Abstract

Habitat loss, the reduction of the habitat area available, is known to greatly reduce resident species' expected time to extinction. This process is widely recognized, if not adequately understood or quantified except in very simple models. However, it is not well understood how the time to extinction will change if the remaining habitat is distributed across a set of smaller, isolated patches, instead of being left in one single, continuous tract. The effect of habitat fragmentation on population persistence under demographic stochasticity has not been resolved. Specifically, it is not known whether a single large population will persist longer than an aggregate set of several smaller populations (with the same total size). Analytical studies of birth–death processes typically report the mean time to extinction for a single population as a function of the maximum population size, but omit higher moments. To estimate the overall persistence time, or the probability of extinction as a function of time, for a set of small populations, the entire distribution of extinction times must be known for a single population of each size.
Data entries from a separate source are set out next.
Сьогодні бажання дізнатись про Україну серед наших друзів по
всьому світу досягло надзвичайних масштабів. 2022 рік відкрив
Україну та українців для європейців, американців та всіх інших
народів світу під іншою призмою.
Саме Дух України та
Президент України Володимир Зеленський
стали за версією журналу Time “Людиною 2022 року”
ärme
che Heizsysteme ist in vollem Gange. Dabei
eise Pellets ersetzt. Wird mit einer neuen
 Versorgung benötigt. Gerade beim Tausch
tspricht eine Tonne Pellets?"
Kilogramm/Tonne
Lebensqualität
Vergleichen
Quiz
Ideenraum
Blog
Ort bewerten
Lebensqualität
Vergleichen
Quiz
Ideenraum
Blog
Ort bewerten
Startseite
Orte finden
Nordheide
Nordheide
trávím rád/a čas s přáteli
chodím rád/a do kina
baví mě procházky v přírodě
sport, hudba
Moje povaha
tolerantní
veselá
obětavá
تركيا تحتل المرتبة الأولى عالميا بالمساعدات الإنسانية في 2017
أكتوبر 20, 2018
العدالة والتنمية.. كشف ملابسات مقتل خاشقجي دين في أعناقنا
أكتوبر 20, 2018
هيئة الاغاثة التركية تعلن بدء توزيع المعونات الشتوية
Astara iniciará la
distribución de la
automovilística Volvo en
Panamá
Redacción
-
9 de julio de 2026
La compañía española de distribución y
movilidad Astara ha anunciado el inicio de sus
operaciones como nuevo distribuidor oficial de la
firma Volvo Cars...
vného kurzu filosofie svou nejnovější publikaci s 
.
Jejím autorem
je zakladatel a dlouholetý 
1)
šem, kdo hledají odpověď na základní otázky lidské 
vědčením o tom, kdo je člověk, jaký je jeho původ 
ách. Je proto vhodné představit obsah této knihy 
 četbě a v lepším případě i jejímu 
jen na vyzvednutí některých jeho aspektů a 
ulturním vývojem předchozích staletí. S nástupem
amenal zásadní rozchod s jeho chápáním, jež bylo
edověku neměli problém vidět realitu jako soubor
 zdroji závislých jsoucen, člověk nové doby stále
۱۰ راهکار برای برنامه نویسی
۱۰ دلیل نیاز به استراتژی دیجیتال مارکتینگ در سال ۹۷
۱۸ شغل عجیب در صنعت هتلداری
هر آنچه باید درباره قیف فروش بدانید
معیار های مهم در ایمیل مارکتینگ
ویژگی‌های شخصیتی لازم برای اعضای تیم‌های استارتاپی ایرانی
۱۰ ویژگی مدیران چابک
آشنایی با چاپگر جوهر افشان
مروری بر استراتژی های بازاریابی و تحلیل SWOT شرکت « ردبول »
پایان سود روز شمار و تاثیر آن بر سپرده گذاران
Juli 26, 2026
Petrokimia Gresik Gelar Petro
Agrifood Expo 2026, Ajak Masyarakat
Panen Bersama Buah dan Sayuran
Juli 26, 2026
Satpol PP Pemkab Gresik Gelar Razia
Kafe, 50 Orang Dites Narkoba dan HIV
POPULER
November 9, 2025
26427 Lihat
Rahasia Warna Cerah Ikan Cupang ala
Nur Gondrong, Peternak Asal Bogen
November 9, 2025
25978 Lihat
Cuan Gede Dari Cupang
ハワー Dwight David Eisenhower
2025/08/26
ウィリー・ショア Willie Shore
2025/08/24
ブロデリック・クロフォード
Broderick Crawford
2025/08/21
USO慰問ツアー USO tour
Knowing all the moments of the distribution of extinction times is not adequate, unless one can reconstruct the distribution from them. Here I analyse stochastic birth–death processes with linear density dependence in per capita birth and death rates, and obtain analytical expressions and numerical solutions for the distribution of extinction times in both subdivided and continuous populations. This is a single-species model that deals with demographic stochasticity only, and assumes independence of extinction events in different patches. These assumptions are relaxed elsewhere. Habitat fragmentation, even without any loss of overall area, has a great and detrimental effect on the persistence time of populations across all temporal and spatial scales. The effect is similar across spatial scales, but shifted in time—larger populations take longer to go extinct but the extinction risk relative to that of a smaller or more fragmented population is the same across spatial scales for the available habitat.